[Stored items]
- - -
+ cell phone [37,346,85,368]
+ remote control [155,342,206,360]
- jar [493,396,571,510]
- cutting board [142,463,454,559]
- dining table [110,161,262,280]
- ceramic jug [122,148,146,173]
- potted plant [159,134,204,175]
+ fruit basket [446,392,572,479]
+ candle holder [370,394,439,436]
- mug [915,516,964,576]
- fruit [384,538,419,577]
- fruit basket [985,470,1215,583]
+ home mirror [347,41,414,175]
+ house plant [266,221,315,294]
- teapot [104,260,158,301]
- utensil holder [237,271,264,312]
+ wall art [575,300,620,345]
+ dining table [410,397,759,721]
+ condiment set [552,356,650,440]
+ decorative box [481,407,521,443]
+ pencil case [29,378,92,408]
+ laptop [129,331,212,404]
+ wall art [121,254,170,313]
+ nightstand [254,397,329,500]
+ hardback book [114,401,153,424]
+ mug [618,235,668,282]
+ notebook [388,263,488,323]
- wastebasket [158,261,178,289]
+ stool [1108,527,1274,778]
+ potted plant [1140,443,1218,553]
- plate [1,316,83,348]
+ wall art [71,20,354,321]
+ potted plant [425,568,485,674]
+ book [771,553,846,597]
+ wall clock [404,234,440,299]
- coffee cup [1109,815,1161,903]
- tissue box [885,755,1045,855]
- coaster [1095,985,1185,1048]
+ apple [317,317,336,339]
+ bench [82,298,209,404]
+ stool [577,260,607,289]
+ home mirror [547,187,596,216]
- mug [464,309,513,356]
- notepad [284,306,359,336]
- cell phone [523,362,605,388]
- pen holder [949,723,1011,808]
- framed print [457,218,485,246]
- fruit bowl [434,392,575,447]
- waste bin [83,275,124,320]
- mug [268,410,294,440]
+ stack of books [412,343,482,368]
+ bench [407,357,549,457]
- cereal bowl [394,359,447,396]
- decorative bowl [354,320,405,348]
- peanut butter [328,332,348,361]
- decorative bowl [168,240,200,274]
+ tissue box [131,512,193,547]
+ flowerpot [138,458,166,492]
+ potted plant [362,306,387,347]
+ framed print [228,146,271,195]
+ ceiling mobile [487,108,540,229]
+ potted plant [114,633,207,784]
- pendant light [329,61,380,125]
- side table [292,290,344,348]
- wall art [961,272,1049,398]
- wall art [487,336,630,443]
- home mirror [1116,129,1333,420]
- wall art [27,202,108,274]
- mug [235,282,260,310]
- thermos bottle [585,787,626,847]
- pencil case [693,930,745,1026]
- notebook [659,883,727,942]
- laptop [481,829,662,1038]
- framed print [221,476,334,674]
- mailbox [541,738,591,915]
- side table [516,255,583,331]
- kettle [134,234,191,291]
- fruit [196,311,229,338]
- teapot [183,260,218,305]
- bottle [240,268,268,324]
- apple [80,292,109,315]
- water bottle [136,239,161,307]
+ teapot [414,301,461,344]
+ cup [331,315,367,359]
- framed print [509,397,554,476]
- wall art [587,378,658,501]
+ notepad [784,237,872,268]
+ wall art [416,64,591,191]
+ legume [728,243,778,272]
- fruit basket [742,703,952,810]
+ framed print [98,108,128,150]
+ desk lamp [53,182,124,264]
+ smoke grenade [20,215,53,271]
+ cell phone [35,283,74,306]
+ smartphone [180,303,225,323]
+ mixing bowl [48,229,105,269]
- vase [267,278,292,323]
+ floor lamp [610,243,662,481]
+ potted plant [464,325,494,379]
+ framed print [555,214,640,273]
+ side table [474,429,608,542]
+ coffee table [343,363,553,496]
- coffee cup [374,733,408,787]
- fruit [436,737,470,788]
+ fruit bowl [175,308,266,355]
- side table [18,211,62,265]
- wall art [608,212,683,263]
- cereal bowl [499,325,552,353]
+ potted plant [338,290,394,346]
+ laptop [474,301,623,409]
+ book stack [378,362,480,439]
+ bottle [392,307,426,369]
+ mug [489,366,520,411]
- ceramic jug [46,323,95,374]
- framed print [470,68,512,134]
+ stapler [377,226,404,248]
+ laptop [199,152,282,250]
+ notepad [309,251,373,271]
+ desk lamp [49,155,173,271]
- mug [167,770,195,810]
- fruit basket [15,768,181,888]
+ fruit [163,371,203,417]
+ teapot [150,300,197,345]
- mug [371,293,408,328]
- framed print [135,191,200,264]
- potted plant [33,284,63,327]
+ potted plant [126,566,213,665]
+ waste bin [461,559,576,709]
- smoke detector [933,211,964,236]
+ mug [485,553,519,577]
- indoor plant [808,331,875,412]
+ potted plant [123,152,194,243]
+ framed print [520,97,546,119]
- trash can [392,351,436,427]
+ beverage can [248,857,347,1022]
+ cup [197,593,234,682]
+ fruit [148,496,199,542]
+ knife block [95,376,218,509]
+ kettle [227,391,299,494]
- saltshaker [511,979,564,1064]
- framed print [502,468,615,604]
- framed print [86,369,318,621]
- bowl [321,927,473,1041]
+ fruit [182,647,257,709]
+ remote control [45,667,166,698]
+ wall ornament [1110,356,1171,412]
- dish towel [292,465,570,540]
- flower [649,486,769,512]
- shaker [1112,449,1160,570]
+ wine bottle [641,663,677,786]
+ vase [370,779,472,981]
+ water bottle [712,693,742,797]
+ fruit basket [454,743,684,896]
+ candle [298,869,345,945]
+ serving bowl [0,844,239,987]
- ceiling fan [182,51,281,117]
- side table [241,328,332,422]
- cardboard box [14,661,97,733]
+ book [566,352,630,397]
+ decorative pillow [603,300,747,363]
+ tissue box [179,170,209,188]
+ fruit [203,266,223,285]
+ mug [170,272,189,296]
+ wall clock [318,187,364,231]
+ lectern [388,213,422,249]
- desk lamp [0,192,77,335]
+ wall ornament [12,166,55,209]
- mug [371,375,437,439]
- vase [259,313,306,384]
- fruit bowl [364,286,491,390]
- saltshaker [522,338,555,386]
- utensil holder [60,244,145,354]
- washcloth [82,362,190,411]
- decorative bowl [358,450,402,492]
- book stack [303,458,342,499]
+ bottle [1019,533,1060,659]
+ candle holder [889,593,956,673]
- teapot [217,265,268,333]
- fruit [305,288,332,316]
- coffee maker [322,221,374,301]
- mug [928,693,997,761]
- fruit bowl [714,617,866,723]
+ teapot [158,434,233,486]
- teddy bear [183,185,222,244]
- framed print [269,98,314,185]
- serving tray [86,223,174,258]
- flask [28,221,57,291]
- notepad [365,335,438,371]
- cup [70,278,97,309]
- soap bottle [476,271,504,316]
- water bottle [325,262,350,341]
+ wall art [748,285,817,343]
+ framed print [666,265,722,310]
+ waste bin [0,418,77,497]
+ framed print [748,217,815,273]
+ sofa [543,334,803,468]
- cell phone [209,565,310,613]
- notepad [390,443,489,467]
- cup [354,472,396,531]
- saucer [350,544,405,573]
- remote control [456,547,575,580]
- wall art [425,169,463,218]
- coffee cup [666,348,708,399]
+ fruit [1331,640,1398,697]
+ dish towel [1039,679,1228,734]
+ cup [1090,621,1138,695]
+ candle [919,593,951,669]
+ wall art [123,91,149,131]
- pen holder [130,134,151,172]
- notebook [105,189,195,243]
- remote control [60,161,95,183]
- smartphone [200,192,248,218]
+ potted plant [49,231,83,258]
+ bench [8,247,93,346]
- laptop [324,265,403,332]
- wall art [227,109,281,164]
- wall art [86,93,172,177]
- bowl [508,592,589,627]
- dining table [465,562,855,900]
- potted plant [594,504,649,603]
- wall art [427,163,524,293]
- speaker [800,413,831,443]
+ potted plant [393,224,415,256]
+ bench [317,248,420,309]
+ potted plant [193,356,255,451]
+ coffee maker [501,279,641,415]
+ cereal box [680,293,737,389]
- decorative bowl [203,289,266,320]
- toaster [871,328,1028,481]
- - -
Your assignment -> Lines from the top of the data above through the line containing "- framed print [221,476,334,674]" must be repeated exactly. All other lines stay out.

Response ->
+ cell phone [37,346,85,368]
+ remote control [155,342,206,360]
- jar [493,396,571,510]
- cutting board [142,463,454,559]
- dining table [110,161,262,280]
- ceramic jug [122,148,146,173]
- potted plant [159,134,204,175]
+ fruit basket [446,392,572,479]
+ candle holder [370,394,439,436]
- mug [915,516,964,576]
- fruit [384,538,419,577]
- fruit basket [985,470,1215,583]
+ home mirror [347,41,414,175]
+ house plant [266,221,315,294]
- teapot [104,260,158,301]
- utensil holder [237,271,264,312]
+ wall art [575,300,620,345]
+ dining table [410,397,759,721]
+ condiment set [552,356,650,440]
+ decorative box [481,407,521,443]
+ pencil case [29,378,92,408]
+ laptop [129,331,212,404]
+ wall art [121,254,170,313]
+ nightstand [254,397,329,500]
+ hardback book [114,401,153,424]
+ mug [618,235,668,282]
+ notebook [388,263,488,323]
- wastebasket [158,261,178,289]
+ stool [1108,527,1274,778]
+ potted plant [1140,443,1218,553]
- plate [1,316,83,348]
+ wall art [71,20,354,321]
+ potted plant [425,568,485,674]
+ book [771,553,846,597]
+ wall clock [404,234,440,299]
- coffee cup [1109,815,1161,903]
- tissue box [885,755,1045,855]
- coaster [1095,985,1185,1048]
+ apple [317,317,336,339]
+ bench [82,298,209,404]
+ stool [577,260,607,289]
+ home mirror [547,187,596,216]
- mug [464,309,513,356]
- notepad [284,306,359,336]
- cell phone [523,362,605,388]
- pen holder [949,723,1011,808]
- framed print [457,218,485,246]
- fruit bowl [434,392,575,447]
- waste bin [83,275,124,320]
- mug [268,410,294,440]
+ stack of books [412,343,482,368]
+ bench [407,357,549,457]
- cereal bowl [394,359,447,396]
- decorative bowl [354,320,405,348]
- peanut butter [328,332,348,361]
- decorative bowl [168,240,200,274]
+ tissue box [131,512,193,547]
+ flowerpot [138,458,166,492]
+ potted plant [362,306,387,347]
+ framed print [228,146,271,195]
+ ceiling mobile [487,108,540,229]
+ potted plant [114,633,207,784]
- pendant light [329,61,380,125]
- side table [292,290,344,348]
- wall art [961,272,1049,398]
- wall art [487,336,630,443]
- home mirror [1116,129,1333,420]
- wall art [27,202,108,274]
- mug [235,282,260,310]
- thermos bottle [585,787,626,847]
- pencil case [693,930,745,1026]
- notebook [659,883,727,942]
- laptop [481,829,662,1038]
- framed print [221,476,334,674]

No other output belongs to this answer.